Ce roman, à travers une enquête menée par un vieux policier proche de la retraite sur un double assassinat, nous dresse le portrait d'Alger pendant la "sale guerre" des années 1990 à 1998. Deux décennies de gestion socialiste ont appauvri le pays et démantelé les infrastructures industrielles. L'économie est exsangue : industrie sinistrée, agriculture mal gérée, la pauvreté règne en maître ainsi que la corruption et l'analphabétisme. Les hommes sont sans scrupules, brutaux et empreint d'une religiosité de surface sans relation avec une quelconque moralité ; les femmes sont asservies et maltraitées, presque animales. Les enfants errent, miséreux. L'agglomération d'Alger et ses quartiers périphériques ne sont plus qu'un terrain vague encombré de détritus et de squelettes d'usines abandonnées.

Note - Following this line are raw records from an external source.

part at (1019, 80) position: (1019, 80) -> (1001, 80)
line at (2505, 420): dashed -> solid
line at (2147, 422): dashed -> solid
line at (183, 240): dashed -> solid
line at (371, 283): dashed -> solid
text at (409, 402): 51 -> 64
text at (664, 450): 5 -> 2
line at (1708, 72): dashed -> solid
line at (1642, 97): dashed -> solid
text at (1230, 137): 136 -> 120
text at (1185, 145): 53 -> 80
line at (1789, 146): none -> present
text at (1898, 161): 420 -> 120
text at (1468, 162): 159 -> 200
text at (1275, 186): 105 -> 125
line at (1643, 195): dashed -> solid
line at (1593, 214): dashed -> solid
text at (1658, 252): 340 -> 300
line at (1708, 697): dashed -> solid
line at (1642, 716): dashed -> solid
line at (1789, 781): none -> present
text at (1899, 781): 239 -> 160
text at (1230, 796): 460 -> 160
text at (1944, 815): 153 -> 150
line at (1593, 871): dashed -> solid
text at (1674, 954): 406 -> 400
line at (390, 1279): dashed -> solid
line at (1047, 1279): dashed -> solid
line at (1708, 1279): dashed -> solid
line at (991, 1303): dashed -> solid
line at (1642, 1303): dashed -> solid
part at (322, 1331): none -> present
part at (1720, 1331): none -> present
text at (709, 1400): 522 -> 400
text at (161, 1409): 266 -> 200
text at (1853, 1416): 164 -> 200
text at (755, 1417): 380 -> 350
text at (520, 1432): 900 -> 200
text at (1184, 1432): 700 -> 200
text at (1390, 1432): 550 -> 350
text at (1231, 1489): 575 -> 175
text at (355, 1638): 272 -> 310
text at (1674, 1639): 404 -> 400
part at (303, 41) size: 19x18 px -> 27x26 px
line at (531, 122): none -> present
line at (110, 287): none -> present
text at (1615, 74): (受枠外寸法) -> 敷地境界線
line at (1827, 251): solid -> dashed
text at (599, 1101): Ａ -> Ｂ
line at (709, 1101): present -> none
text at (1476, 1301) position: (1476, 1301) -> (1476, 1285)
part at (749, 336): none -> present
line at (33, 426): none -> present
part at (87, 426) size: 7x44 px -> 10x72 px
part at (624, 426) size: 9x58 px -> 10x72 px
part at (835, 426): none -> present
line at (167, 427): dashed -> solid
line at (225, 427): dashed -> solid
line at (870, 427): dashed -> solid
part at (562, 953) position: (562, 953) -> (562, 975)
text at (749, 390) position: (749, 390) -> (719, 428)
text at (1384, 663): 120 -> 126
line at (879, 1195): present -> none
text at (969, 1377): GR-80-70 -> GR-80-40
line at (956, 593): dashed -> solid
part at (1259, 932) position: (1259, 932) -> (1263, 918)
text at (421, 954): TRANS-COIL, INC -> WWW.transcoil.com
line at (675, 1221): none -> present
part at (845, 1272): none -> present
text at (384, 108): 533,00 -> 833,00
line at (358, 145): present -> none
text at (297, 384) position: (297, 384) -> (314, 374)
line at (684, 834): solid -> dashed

L'armée, dès le début de 1992 a mis fin au processus démocratique qui allait porter le Front Islamique du Salut au pouvoir. Ce dernier est interdit et contraint de rentrer dans une clandestinité violente qui se transforme rapidement en guerre civile. Les attentats ciblent d'abord les policiers et fonctionnaires, représentants du régime usurpateur, puis peu à peu ensanglantent toute la population civile qui subit d'effroyables pertes et une pauvreté galopante.
Le commissaire est terrassé par le chagrin de voir son pays mis en coupe réglée par des militaires et des religieux sans scrupules et adeptes des pratiques mafieuses les plus sordides. Il subit la pression de ses supérieurs désireux de clore l'enquête au plus vite : le FIS, ou n'importe laquelle des autres organisations terroristes qui pullulent sur le territoire, est un coupable tout désigné ; et comme ce coupable-là ne craint pas la mort, il est difficile à appréhender : inutile donc de s'attarder dans des recherches qui pourraient s'avérer dangereuses.
Malgré les mises en garde de sa hiérarchie, notre enquêteur s'entête à poursuivre des investigations qui le mènent à un cimetière chrétien, où il note de bien étranges allées et venues. Que va-t-il découvrir ?
Ce roman est servi par une écriture riche, trépidante dont le style s'apparente au réalisme hystérique. Il n'est pas toujours de lecture aisée. Ce qui le caractérise c'est l'apparente jubilation avec laquelle
Boualem Sansal dépeint cette traversée des horreurs, qu'il a connue et qu'il a choisi de rendre truculente pour la tenir à distance, tant on devine qu'il partage le désenchantement du policier enquêteur.